SYDNEY (AFP) – Rescuers flew residents out of a remote Australian town by helicopter yesterday as record-high floods rose rapidly and authorities issued a “final alert” to evacuate.

Police said helicopters and other aircraft had already flown out 53 vulnerable people over the past few days from the small community of Burketown in north-eastern Australia.

Murky water lapped at the sides of buildings in the town, which lies 1,600 kilometres northwest of the Queensland capital Brisbane and is usually home to about 200 people.

The swollen Albert River transformed wide areas of land around the town into lakes, with only the tops of trees visible, aerial images provided by emergency services showed.

Police said about half of the town’s houses had been flooded.
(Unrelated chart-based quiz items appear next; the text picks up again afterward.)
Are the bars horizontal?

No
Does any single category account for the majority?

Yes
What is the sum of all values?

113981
Only about 100 people remained in the Queensland town yesterday and helicopters were ferrying more people to safety, state police said.
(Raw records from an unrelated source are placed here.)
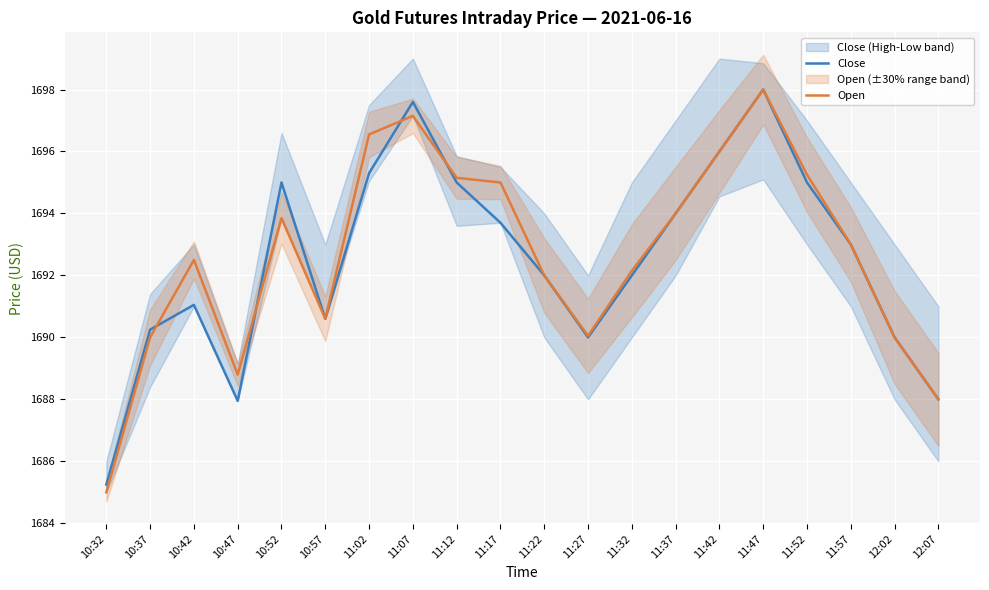

Does the chart display data point markers on the line(s)?

No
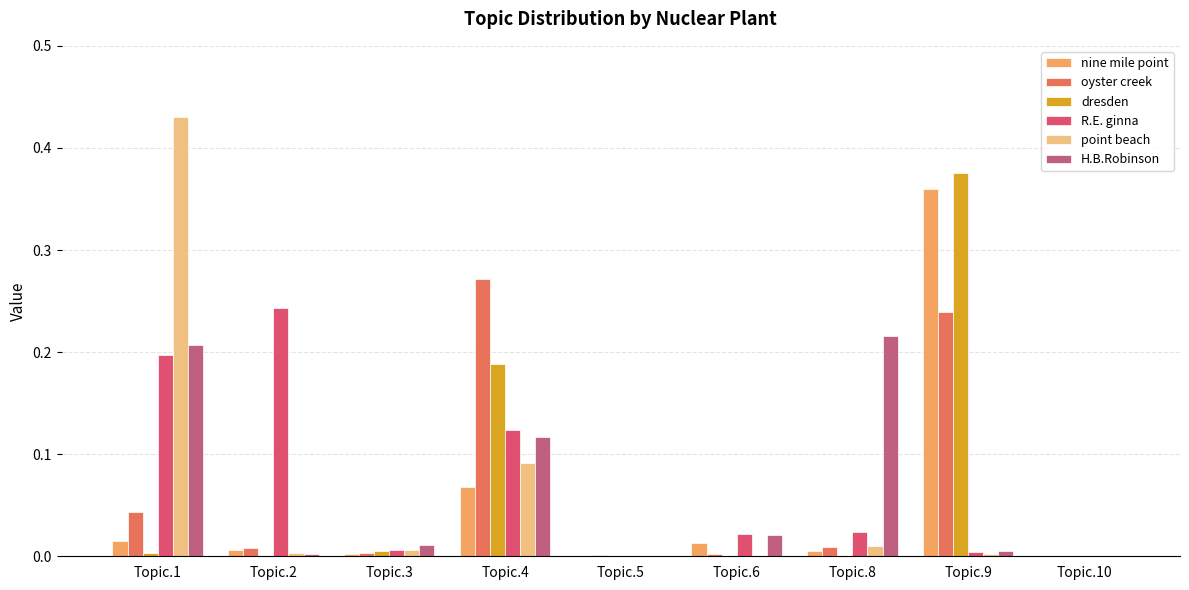

Which series changed the most between Topic.4 and Topic.8?

oyster creek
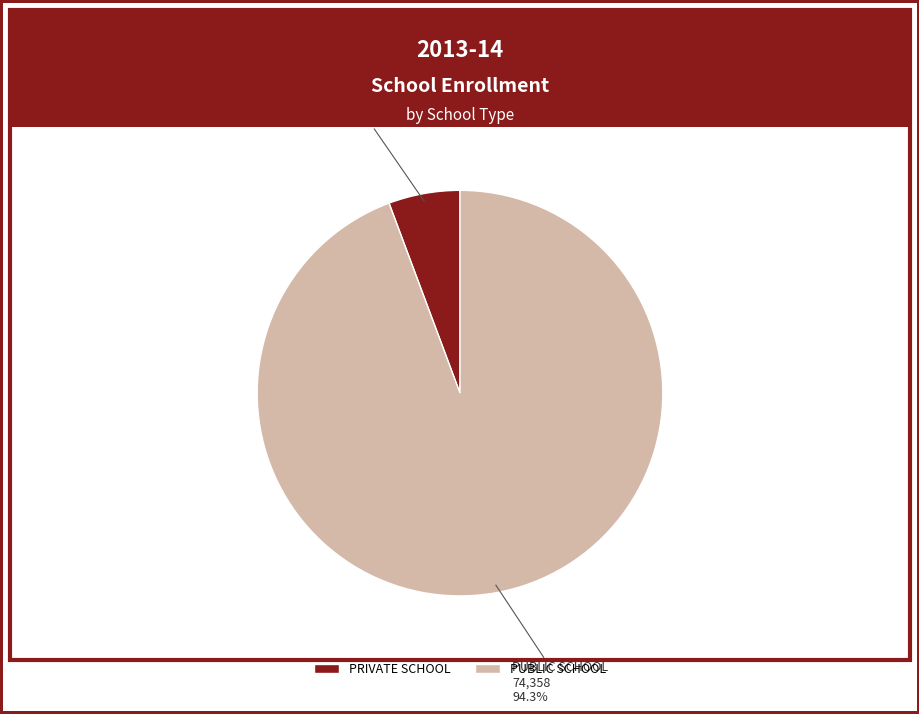

Rank the categories by value from lowest to highest.

PRIVATE SCHOOL, PUBLIC SCHOOL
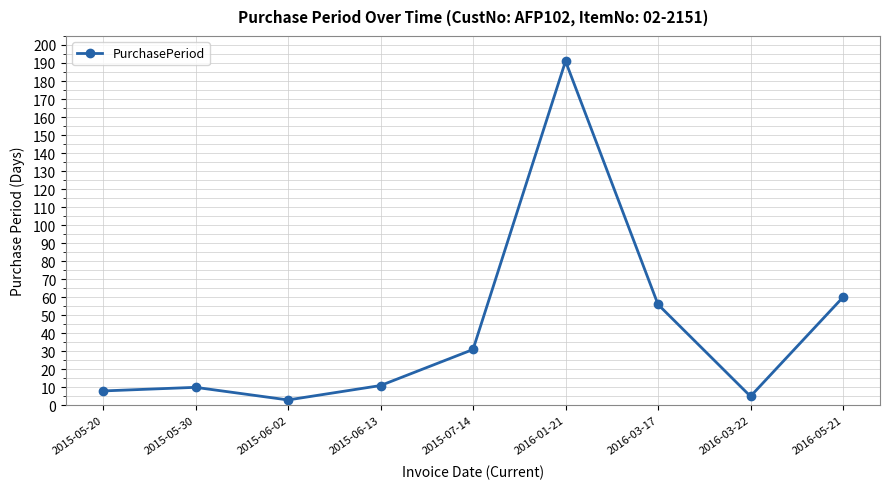

Does the chart display data point markers on the line(s)?

Yes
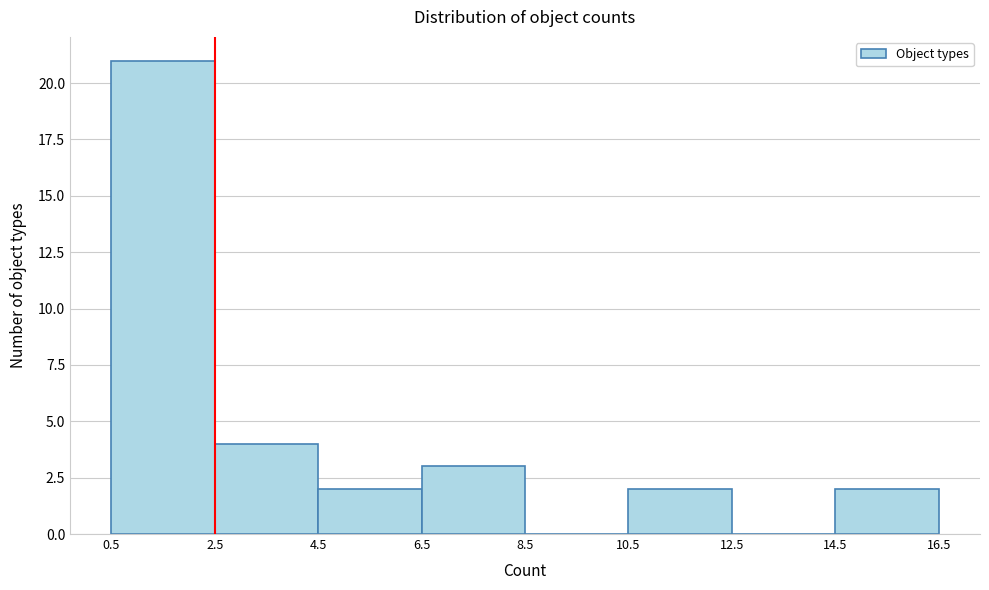

What is the height of the bar covering 0.5 to 2.5 on the x-axis? The values are not printed on the chart, so give them approximately, as read against the axis.

21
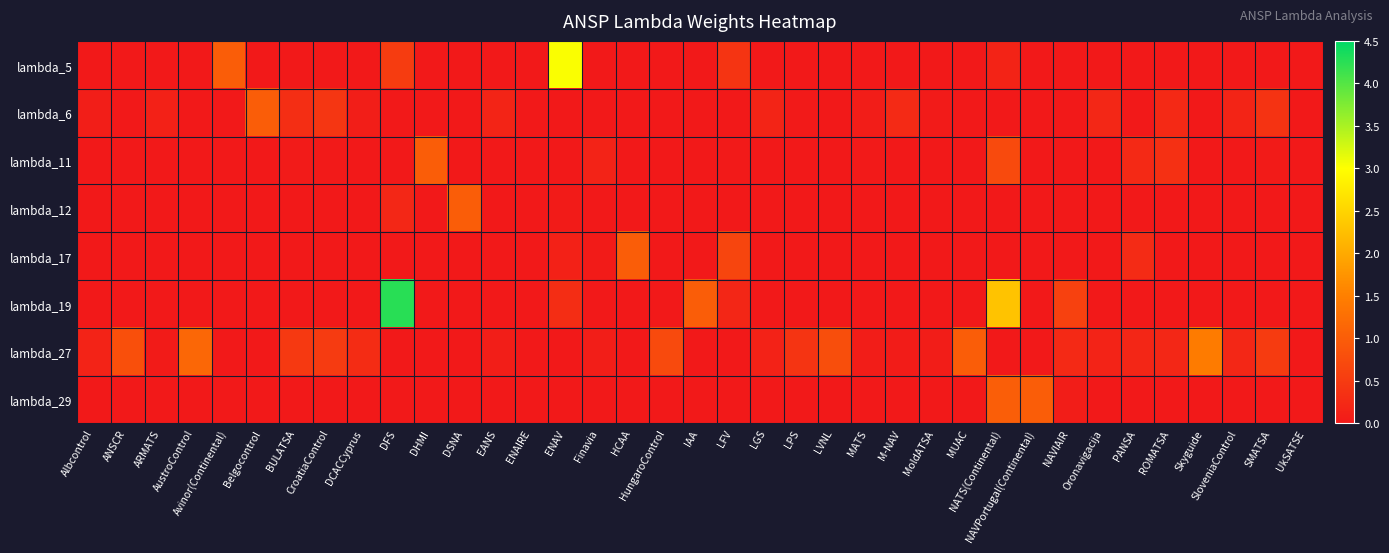

What is the total value across all series at LVNL?

0.8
Handout photo from the Queensland Police Service shows an aerial view of the flooded northern Queensland town of Burketown, Australia. PHOTO: AFP

“At the moment the water movements are unpredictable and are rising at a rapid pace,” the local Burke Shire Council said in a “final alert” to residents.

“We strongly encourage residents to evacuate,” it said, telling them to pack a bag and warning there would be no evacuation flights.

Police also urged remaining residents to get out.

The elderly and young children were a priority for evacuation, Queensland police said in a statement, adding that sewerage systems had been “compromised” and power would also be cut off.

“It is not safe for people to remain,” police said.

Following heavy rains, which have since eased, the Albert River has topped a March 2011 record of 6.78 metres, Queensland’s bureau of meteorology said.

The river rose to over seven metres on Friday, and is expected to peak today, the forecaster said.

Australia has been lashed by heavy rain in the past two years, driven by back-to-back La Nina climate cycles over the Pacific.

But the country’s bureau of meteorology has predicted drier and warmer weather in the months ahead as La Nina nears its end.